"Les Enfants de la chance", entre "Au-revoir les enfants" et "Les Choristes"

Par @Culturebox Journaliste, responsable de la rubrique Cinéma de Culturebox
Publié le 03/12/2016 à 16H29
"Les Enfants de la chance" de Malik Chibane

"Les Enfants de la chance" de Malik Chibane

© Wild Bunch Distribution

Avec une prédilection pour la comédie plus ou moins dramatique ("Douce France", "Voisins, voisines"…), Malik Chibane adapte l’histoire vraie d’un petit garçon juif de 12 ans hospitalisé en pleine rafle du Vel d’Hiv. Alors que la botte nazie et la collaboration poursuivent leur traque antisémite, il est protégé par le médecin-chef de l’établissement, au milieu d’autres enfants.

La note Culturebox

3
3/5

Le cadre et le fonds

Vu le sujet des "Enfants de la chance", l’on pense aussitôt à "Au revoir les enfants" (1987) de Louis Malle. Il en serait toutefois un peu l’antithèse. Malle jouait sur la corde tragique, et Chibane emprunte une voie plus légère, portée sur les émotions enfantines et le dévouement du docteur Daviel à sauver Maurice et un autre petit juif, Samuel, des autorités d’Occupation. Son film évoque également dans son positivisme "Les Choristes" (2003, Christian Barratier).
"Les Enfants de la chance" : la bande annonce

Les trois films se rejoignent dans la figure centrale des enfants, et la tutelle d’une figure protectrice (professeur, médecin, surveillant) dans un établissement public (école en 1944, hôpital en 1942-44, internat de rééducation pour mineurs en 1948). Au-delà de l’Occupation pour les deux premiers et de l’après-guerre pour le troisième, la reconstitution visuelle de l’époque est primordiale pour Chibane et Barratier, alors que Malle mettait la dramaturgie au centre de son sujet. Aussi, se rejoignent-ils dans la primeur donnée à une atmosphère passéiste, alors que Malle ne la prend que comme cadre historique.

Chansonnettes

"Les Enfants de la chance" n’en demeure pas moins habité d’enjeux dramatiques, mais tend plus vers la parabole humaniste que le réalisme. Le film est ponctué de chansonnettes reprises en chœur par les enfants évoquant leur condition précaire et leurs émotions. Philippe Torreton joue avec conviction le praticien protecteur, mais le groupe d’enfants est moins convaincant, sauf le jeune Maxence Seva (Luc) dans un rôle d’aîné, passionné de radio aux affinités résistantes.

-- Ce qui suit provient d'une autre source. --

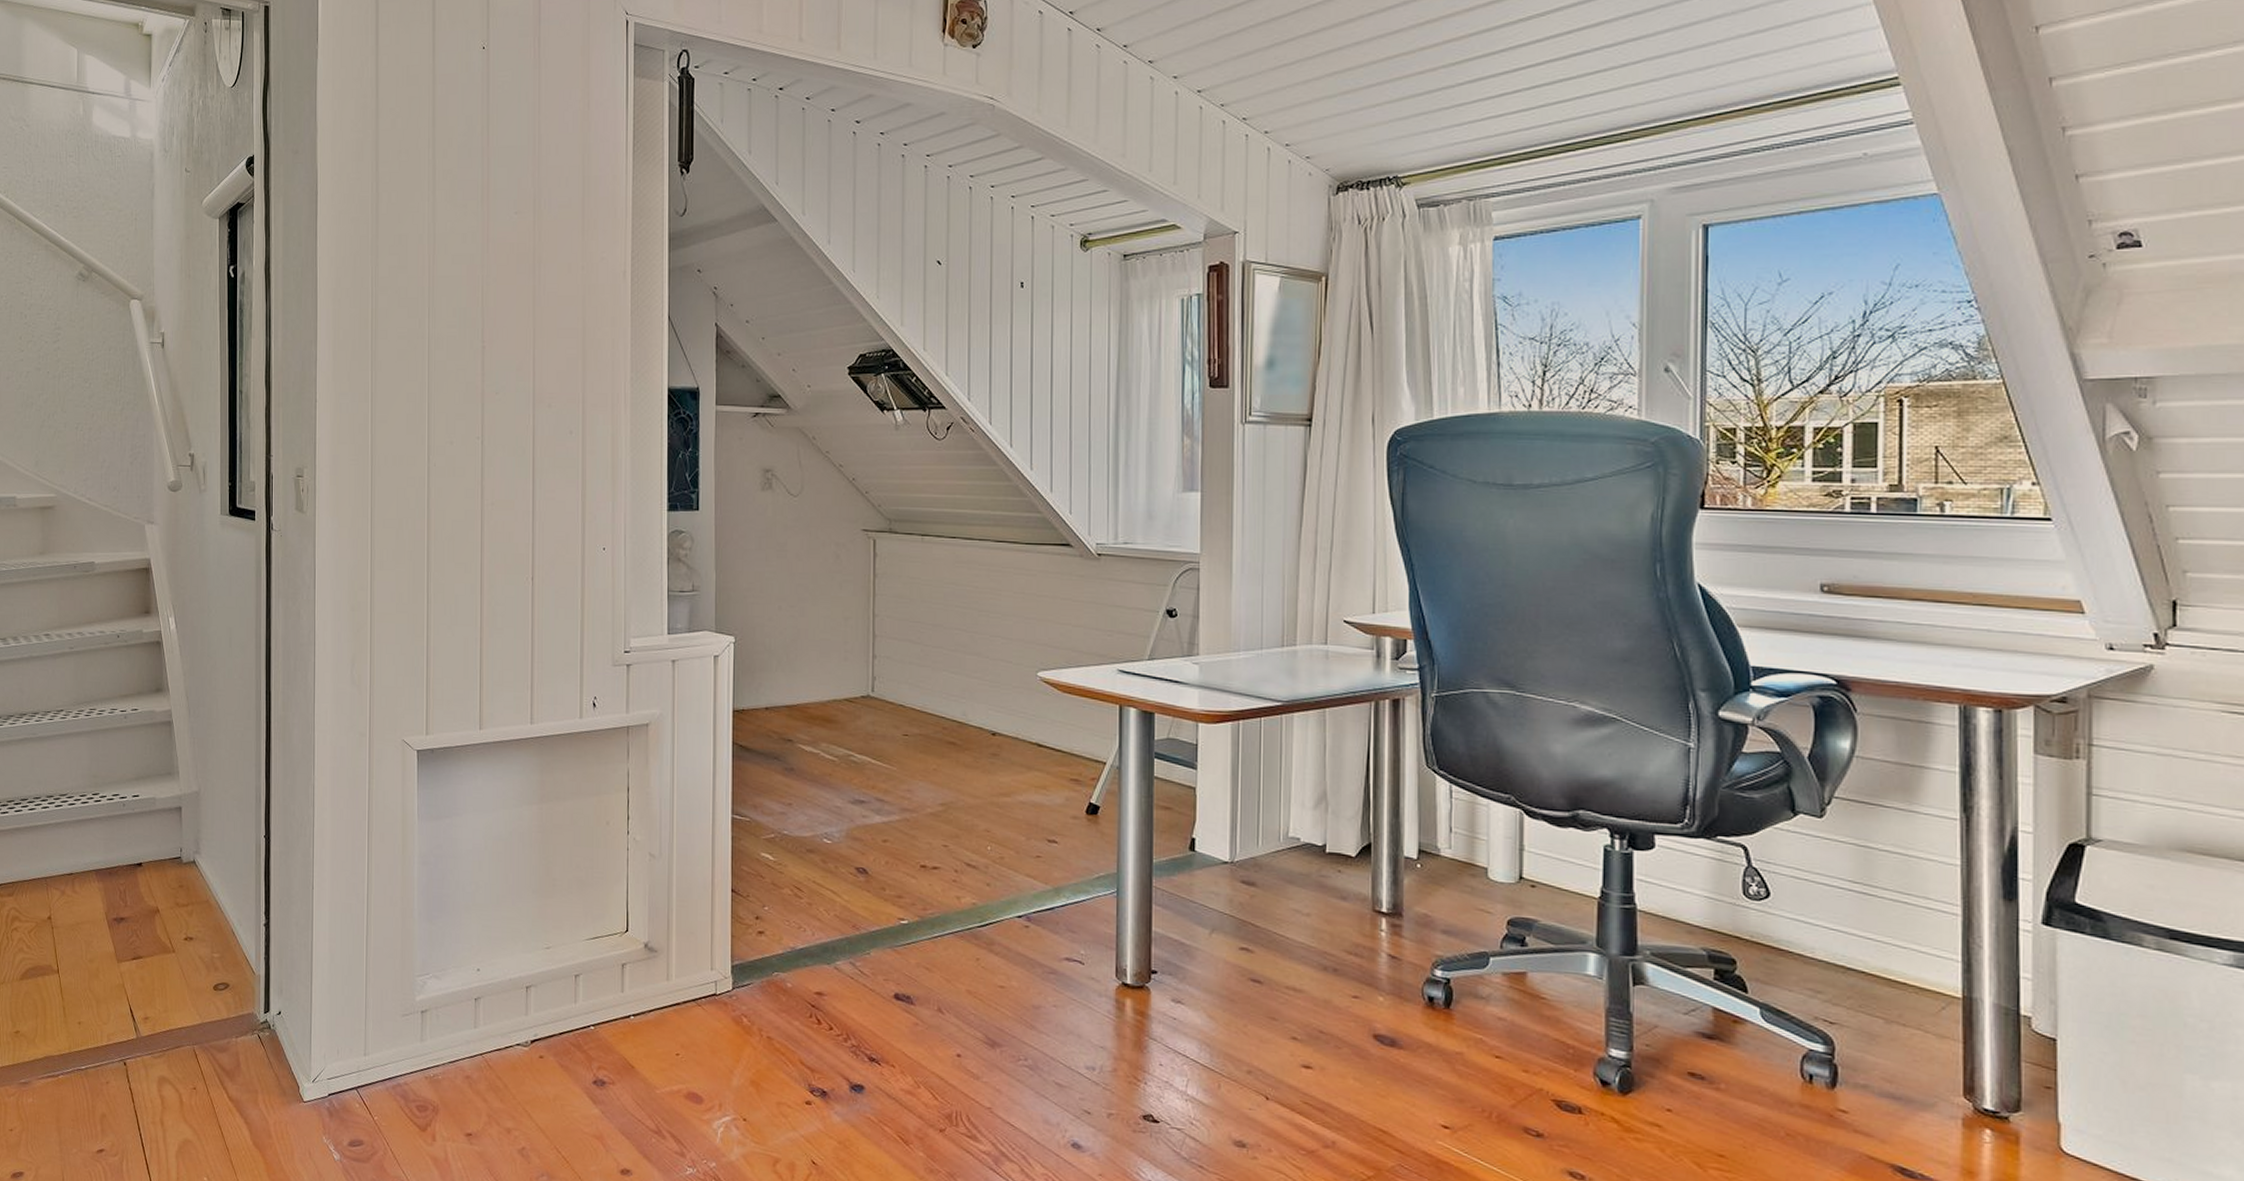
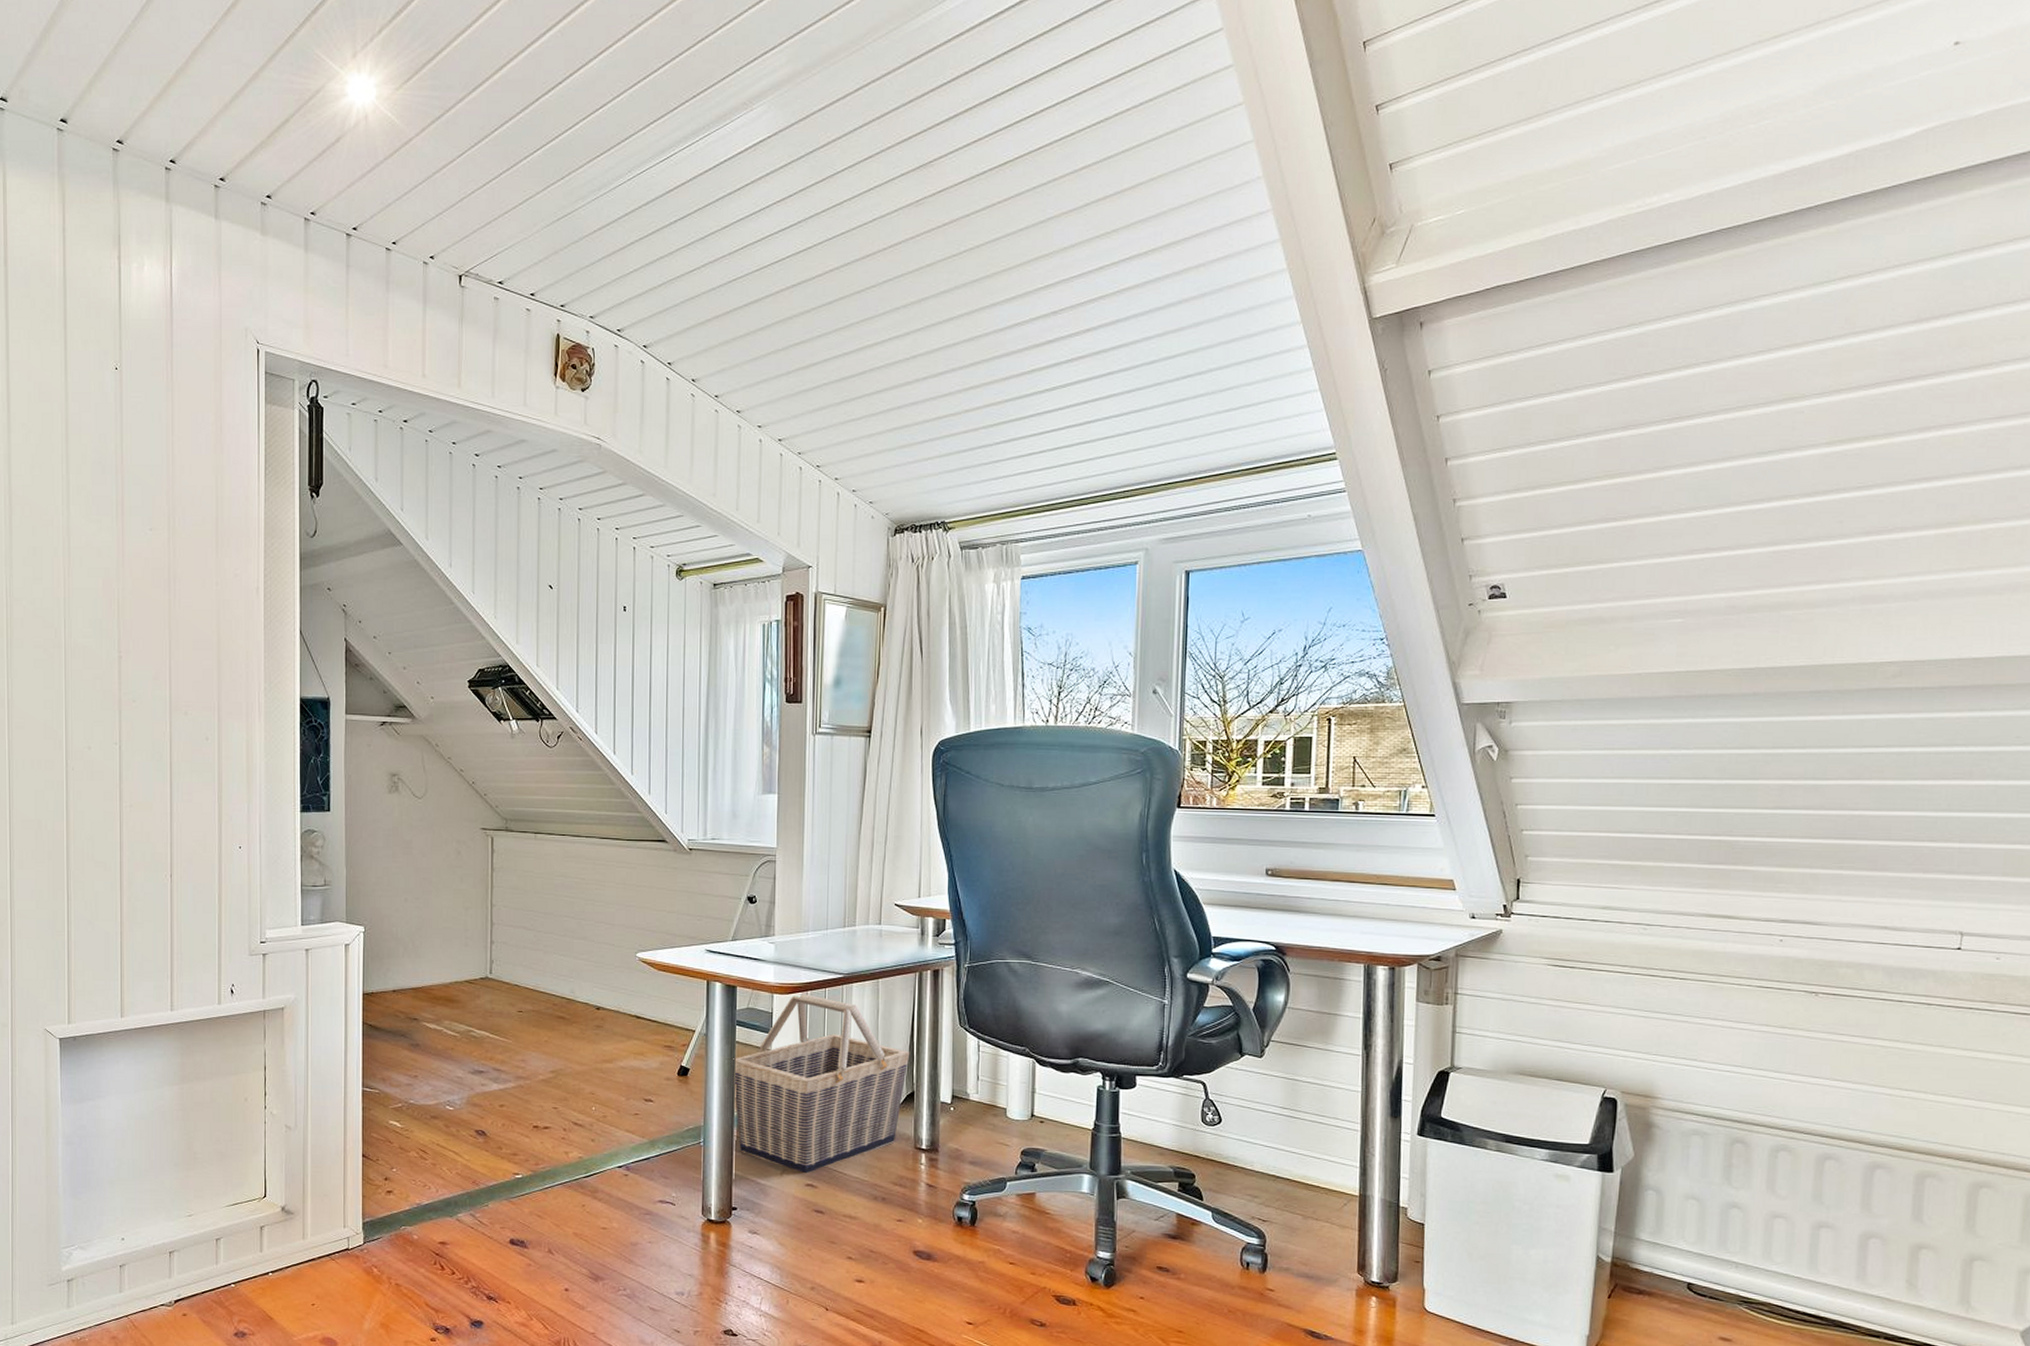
basket: none [1151,722,1364,935] -> present [733,993,909,1174]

 Pauline Cheviller et Philippe Torreton dans "Les Enfants de la chance" de Malik Chibane

 Pauline Cheviller et Philippe Torreton dans "Les Enfants de la chance" de Malik Chibane

© Wild Bunch Distribution

Le visuel, le ton et les personnages rappellent ceux d’un film d’animation, approche qui n’aurait pas desservie le film, comme l’avait très bien réussie Julian Y. Wolf en adaptant "Le Journal d’Anne Frank" en 2000. L’intervention finale en voix off du véritable protagoniste de l’histoire, aujourd’hui âgé de 83 ans, et l’évocation de sa famille décimée par la Shoah, apportent une ultime touche d’émotion. Elle rappelle le drame humain qui s’est joué, traité ici avec une pointe d’insouciance, mais en l’absolvant de pathos et sans passer à côté de son sujet.     

"Les Enfants de la chance" : l'affiche

"Les Enfants de la chance" : l'affiche

© Wild Bunch Distribution

LA FICHE

Drame de Malik Chibane (France), Avec : Matteo Perez, Philippe Torreton, Pauline Cheviller, Mathias Mlekuz,  Antoine Gouy, Anne Charrier - Durée : 1h35 - Sortie : 30 novembre 2016

Synopsis : Juillet 1942. Emmené à l’hôpital de Garches pour une jambe cassée, Maurice Gutman, 12 ans, évite de justesse la rafle qui va emporter sa famille. À l’hôpital, le docteur Daviel lui diagnostique une tuberculose et lui impose un long traitement. Et si cela n’était qu’une ruse pour éviter à Maurice d’être déporté ? Maurice et huit autres jeunes pensionnaires vont vivre, avec le personnel hospitalier, une expérience inoubliable, faite de preuves d’amitié, de solidarité et de courage extraordinaire. Ce sont les enfants de la chance et leur histoire est vraie.